Extrait des données:
+ + + + + + +
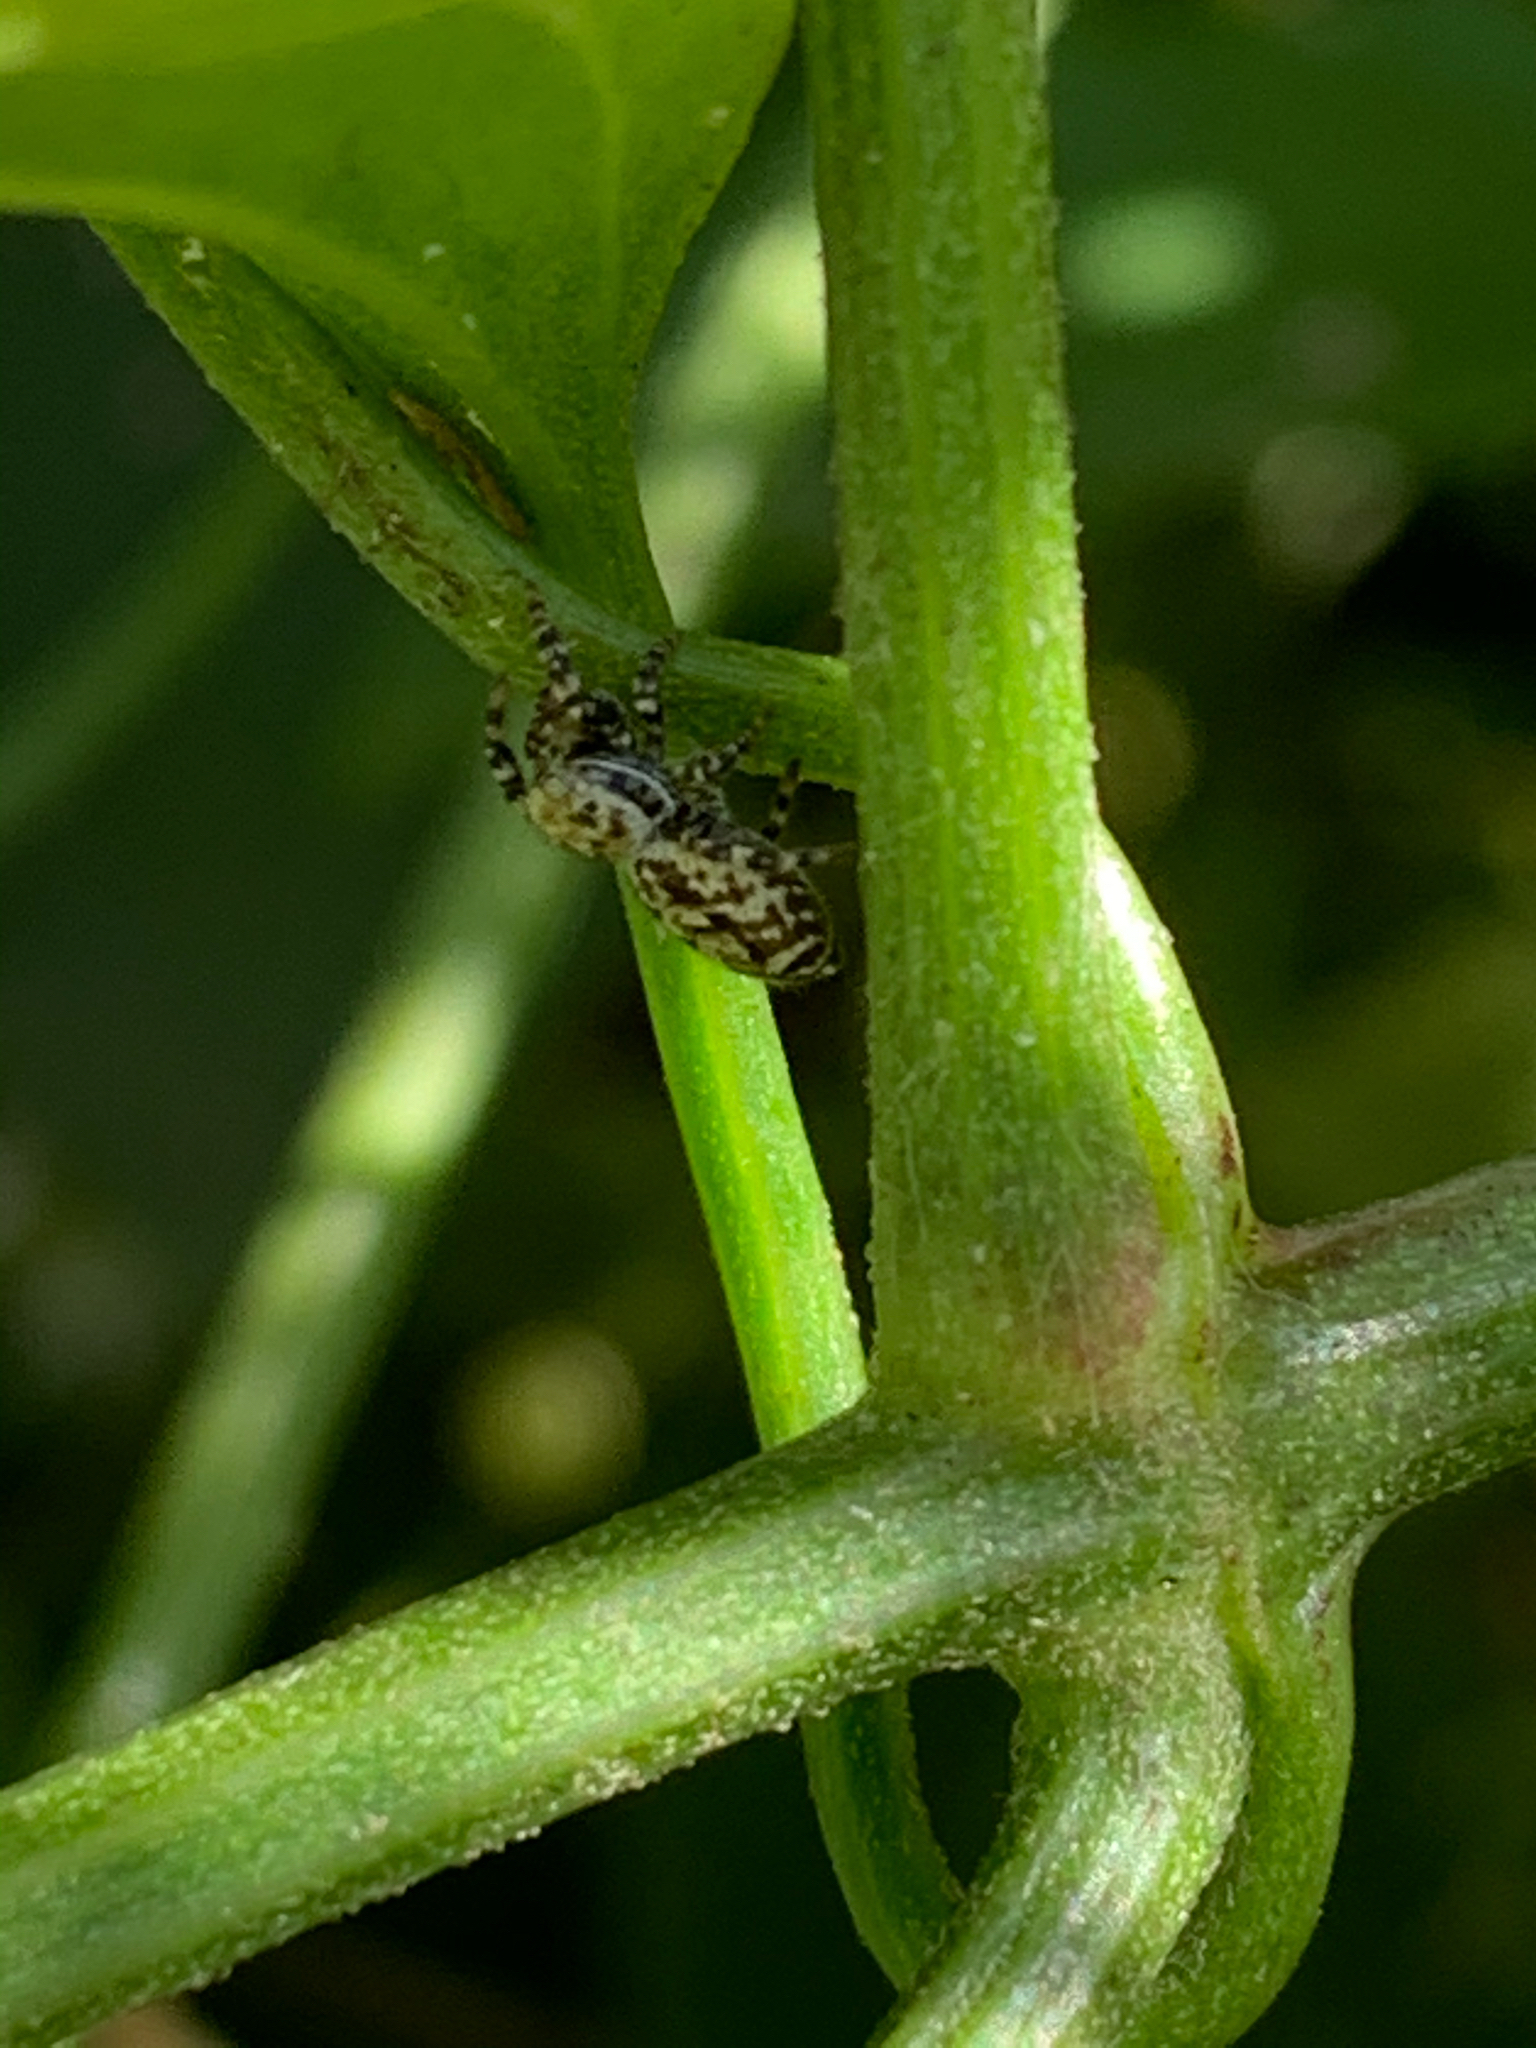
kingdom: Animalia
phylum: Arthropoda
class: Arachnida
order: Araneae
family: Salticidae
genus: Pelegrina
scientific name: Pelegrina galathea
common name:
+ + + + + + +
Consigne: Recopiez les fiches ci-dessus en remplaçant « common name » par « vernacular name », sans rien modifier d'autre. Laissez les images de côté dans votre réponse.

Corrigé:
kingdom: Animalia
phylum: Arthropoda
class: Arachnida
order: Araneae
family: Salticidae
genus: Pelegrina
scientific name: Pelegrina galathea
vernacular name:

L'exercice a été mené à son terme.